After bearing the brunt of the impact of the pandemic on the Greater Toronto real estate market, condominium sales and prices have roared back to life in both the city and suburbs in 2021. Year-to-date sales of condominium apartments and townhomes (January 1 to August 31) have climbed 71 per cent year-over year, to 30,383 units in the GTA, up from 17,760 during the same period in 2020. Average price has experienced a modest increase, with values for apartments and townhomes rising seven per cent to $688,138 year-over-year.
Affordability has propelled condos within the pricey Greater Toronto real estate market, with apartments and townhomes in the 905-area code experiencing a notable upswing in activity. The strongest sales growth was reported in York Region and Peel in 2021, where sales rose 121.8 per cent and 66.3 per cent respectively. Buyers, many from the 416, have been behind the push for condominium product in areas north, east and west of Toronto proper. Sales in the centre of the city have also climbed as purchasers return to the core, rising 81.3 per cent in the first eight months of 2021 to 11,518, up from just 6,354 units during the same period one year earlier. The city’s east and west ends have also reported solid growth, with sales of condominiums up 63.5 per cent and 46.2 per cent respectively.
Prices have risen in the condo segment of the Greater Toronto real estate market as well, with the eastern district reporting double-digit increases ranging from 14.8 per cent to 17.6 per cent (in E11, E10, E06, E04 and E07). Price appreciation in the 905 topped 30 per cent in Oshawa (32.9 per cent), Whitby (32.1 per cent) and Clarington (30.7 per cent), and passed the 20-per-cent threshold in King (27.3 per cent), Newmarket (23.8 per cent) and Oakville (21.7 per cent).
The oversupply of condominiums that existed in early 2021 has been absorbed, with tight inventory levels now starting to place upward pressure on condominium values. Between January 1 and August 31 of this year, 72.1 per cent of all sales occurred below $1 million, yet demand at this price point is currently exceeding supply.
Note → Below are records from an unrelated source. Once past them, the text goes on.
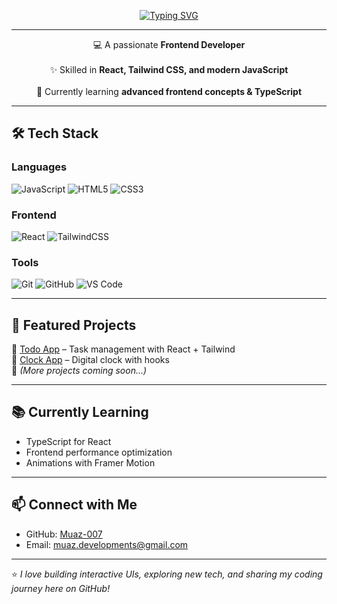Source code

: <p align="center">
  <a href="https://git.io/typing-svg">
    <img src="https://readme-typing-svg.demolab.com?font=Fira+Code&weight=700&size=32&pause=1000&color=36BCF7&center=true&vCenter=true&width=600&lines=Hi+there+%F0%9F%91%8B!;I'm+Muaz+Ali!" alt="Typing SVG" />
  </a>
</p>

<hr>

<p align="center">
  💻 A passionate <b>Frontend Developer</b> <br><br>
  ✨ Skilled in <b>React, Tailwind CSS, and modern JavaScript</b> <br><br>
  🚀 Currently learning <b>advanced frontend concepts & TypeScript</b>
</p>


---
## 🛠️ Tech Stack  

### Languages  
![JavaScript](https://img.shields.io/badge/JavaScript-323330?style=for-the-badge&logo=javascript&logoColor=F7DF1E) 
![HTML5](https://img.shields.io/badge/HTML5-E34F26?style=for-the-badge&logo=html5&logoColor=white) 
![CSS3](https://img.shields.io/badge/CSS3-1572B6?style=for-the-badge&logo=css3&logoColor=white)  

### Frontend  
![React](https://img.shields.io/badge/React-20232A?style=for-the-badge&logo=react&logoColor=61DAFB) 
![TailwindCSS](https://img.shields.io/badge/Tailwind_CSS-38B2AC?style=for-the-badge&logo=tailwind-css&logoColor=white)  

### Tools  
![Git](https://img.shields.io/badge/Git-F05032?style=for-the-badge&logo=git&logoColor=white) 
![GitHub](https://img.shields.io/badge/GitHub-181717?style=for-the-badge&logo=github&logoColor=white) 
![VS Code](https://img.shields.io/badge/VS%20Code-0078d7?style=for-the-badge&logo=visual-studio-code&logoColor=white)  



---

## 📌 Featured Projects  
🔹 [Todo App](#) – Task management with React + Tailwind  
🔹 [Clock App](#) – Digital clock with hooks  
🔹 *(More projects coming soon...)*  

---

## 📚 Currently Learning  
- TypeScript for React  
- Frontend performance optimization  
- Animations with Framer Motion  

---

## 📫 Connect with Me  
- GitHub: [Muaz-007](https://github.com/Muaz-007)  
- Email: [muaz.developments@gmail.com](mailto:muaz.developments@gmail.com)  


---

⭐️ *I love building interactive UIs, exploring new tech, and sharing my coding journey here on GitHub!*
A continuation of these conditions would place serious upward pressure on values, especially if buyers try to secure home ownership in advance of interest rate hikes that are expected in 2022.
At the other end of the spectrum, luxury condominium sales continue to rattle and hum. Sales over $2 million have risen 71 per cent year-over-year, with 195 units sold in the first eight months of 2021 (including two units priced over $10 million), up from 114 units during the same period in 2020. Almost 90 per cent of luxury sales occurred in Toronto proper, with the most expensive properties typically selling in the exclusive downtown core. Condominiums now represent 34.5 per cent of total residential sales logged by the Toronto Regional Real Estate Board, up from 30.8 per cent one year ago. Share of market is expected to climb for condominiums in the next six to 12 months, as values for single-detached homes – which are up 25 per cent to date – make condominium ownership the next best option.
At the national level, the RE/MAX report analyzed five key Canadian housing markets and more than 100 sub-markets, and found that buyers looked to condominium properties in 2021 as the affordable housing option, in the face of rising freehold values. The West experienced the greatest sales gains, with Greater Vancouver and Calgary condo sales up 87 per cent and 83 per cent respectively between January 1 and August 31 of 2021, compared to the same period in 2020, when a notable downturn in condo sales occurred.
The Greater Toronto Area (GTA) was the leader in condo sales in East Canada, up 71 per cent over the same period in 2020, followed by Halifax-Dartmouth (+36 per cent) and Ottawa (+29 per cent).
In terms of price growth in Canada, the greatest gains occurred in the East, with both Halifax-Dartmouth and Ottawa posting double-digit price gains of 30.0 per cent and 18.0 per cent respectively. More moderate appreciation was reported in Greater Toronto (+seven per cent), Vancouver (+6.7 per cent) and Calgary (+three per cent).
Growth in condo market share across the Canadian real estate market occurred in all but one regions surveyed, according to the RE/MAX Canada 2021 Condominium Report. The greatest concentration of condo sales was reported in Greater Vancouver, where condos represented nearly half (48.2 per cent) of total residential sales in 2021, up from 46 per cent one year ago. Condominium apartments and townhomes in the GTA followed with a 34.5 per cent share of the overall market, up from 30.8 per cent one year earlier. Almost one in four properties sold in Ottawa between January 1 and August 31, 2021 was a condominium, compared to the same period in 2020 (24.3 per cent versus 23.3 per cent). Meanwhile in Halifax-Dartmouth, the condominium segment represented 17.3 per cent of total residential sales, up from 15 per cent one year earlier. While overall sales climbed in Calgary year-over-year, condominium market share declined by just under one per cent in 2021, to 14.2 per cent.